Home / AnimalsPenguin Swims Thousands of Miles Every Year to Return to the Man Who Rescued Him

Penguin Swims Thousands of Miles Every Year to Return to the Man Who Rescued Him

When Joao Pereira de Souza found a dying penguin on a beach near Rio de Janeiro, he immediately started to nurse him back to health. The creature, who has since been named Dindim, is a South American Magellanic penguin and he was found covered in oil. After rescuing him, Pereira de Souza spent an entire week cleaning Dindim's tarred feathers in the shower and helped to build up his strength by feeding him fish every day. Once the penguin recovered, Pereira de Souza took him back to the beach to set him free, but something surprising happened.

“But he wouldn't leave, he stayed with me for 11 months and then just after he changed his coat with new feathers he disappeared,” Pereira de Souza told Globo TV. “Everyone said he wouldn't return but he has been coming back to visit me for the past four years. He arrives in June and leaves to go home in February and every year he becomes more affectionate as he appears even happier to see me.” Biologist Joao Paulo Krajewski told The Independent, “I have never seen anything like this before. I think the penguin believes Joao is part of his family and probably a penguin as well.

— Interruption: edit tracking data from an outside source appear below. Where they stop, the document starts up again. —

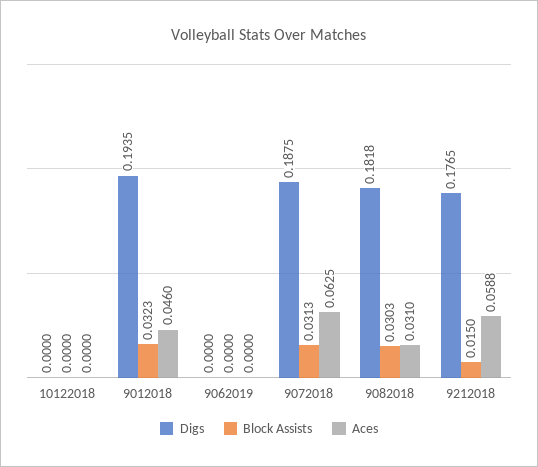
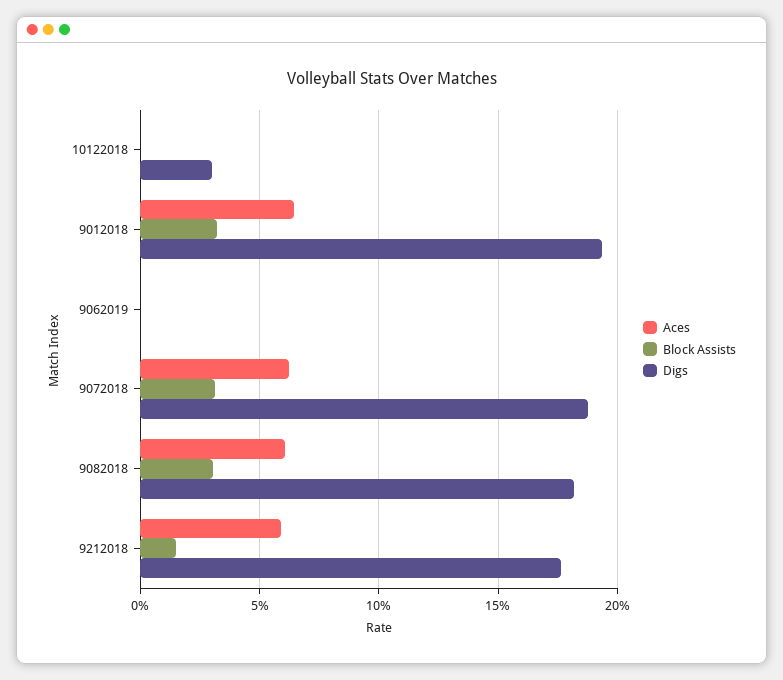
  {
    "Digs": {
-     "10122018": 0,
+     "10122018": 0.03,
      "9012018": 0.1935,
      "9062019": 0,
      "9072018": 0.1875,
      "9082018": 0.1818,
      "9212018": 0.1765
    },
    "Block Assists": {
      "10122018": 0,
      "9012018": 0.0323,
      "9062019": 0,
      "9072018": 0.0313,
      "9082018": 0.0303,
      "9212018": 0.015
    },
    "Aces": {
      "10122018": 0,
-     "9012018": 0.046,
+     "9012018": 0.065,
      "9062019": 0,
      "9072018": 0.0625,
-     "9082018": 0.031,
+     "9082018": 0.06,
      "9212018": 0.0588
    }
  }

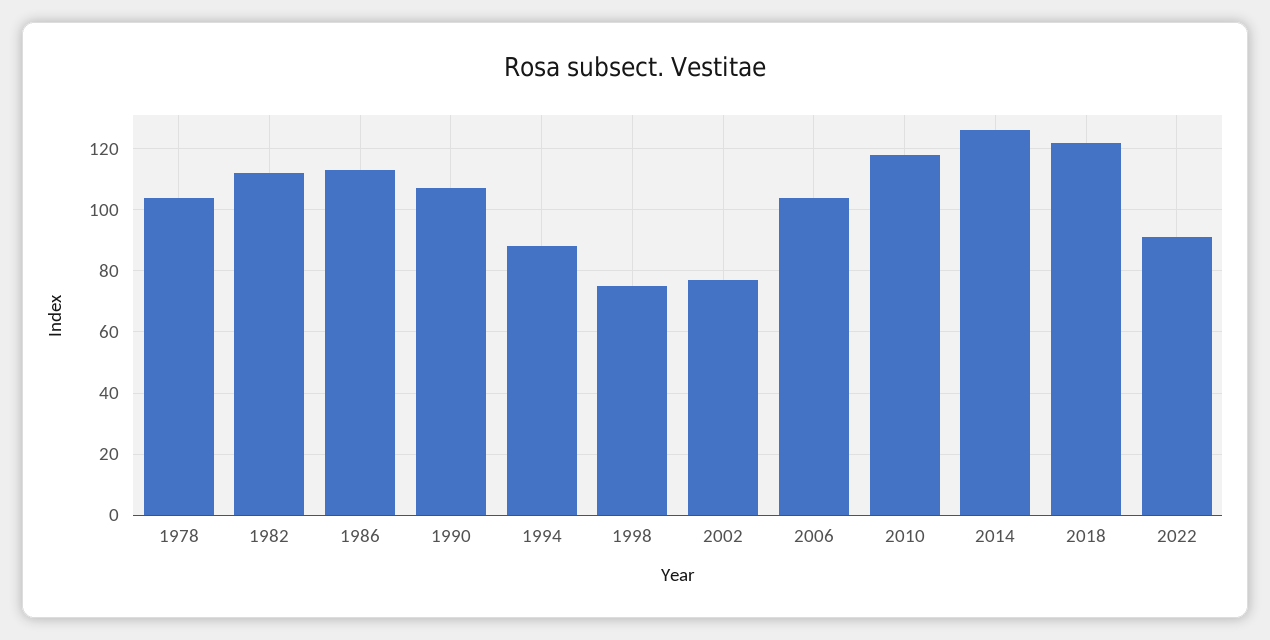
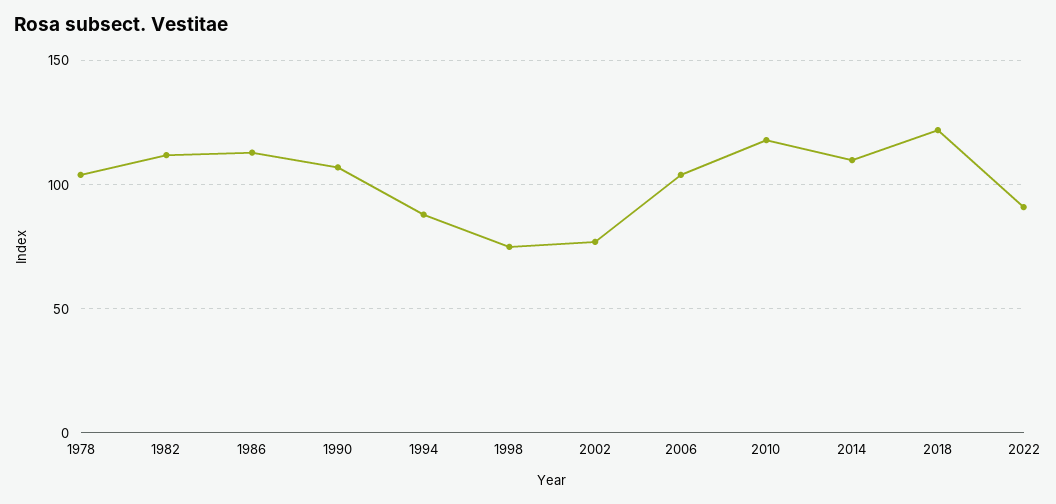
  {
    "1978": 105,
    "1982": 110,
    "1986": 115,
    "1990": 105,
    "1994": 90,
    "1998": 75,
    "2002": 75,
    "2006": 105,
    "2010": 120,
-   "2014": 125,
+   "2014": 110,
    "2018": 120,
    "2022": 90
  }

When he sees him he wags his tail like a dog and honks with delight.”

Since 2011, Dindim swims about 3,000-5,000 miles from his habitat on the coasts of Argentina and Chile to visit Pereira de Souza. Then, he spends around eight months living with his human best friend every single year. “I love the penguin like it's my own child and I believe the penguin loves me,” explained 71-year-old Pereira de Souza. “No one else is allowed to touch him. He pecks them if they do. He lays on my lap, lets me give him showers, allows me to feed him sardines and to pick him up.”

Though it's illegal for people to keep wild animals as pets in Brazil, authorities made an exception in Pereira de Souza's case because he did the right thing by rescuing Dindim. “I'm flattered Dindim is happy to exchange his home with thousands of other penguins every year to find his way here to spend one-to-one time with me,” concludes Pereira de Souza. “It's a very special relationship.”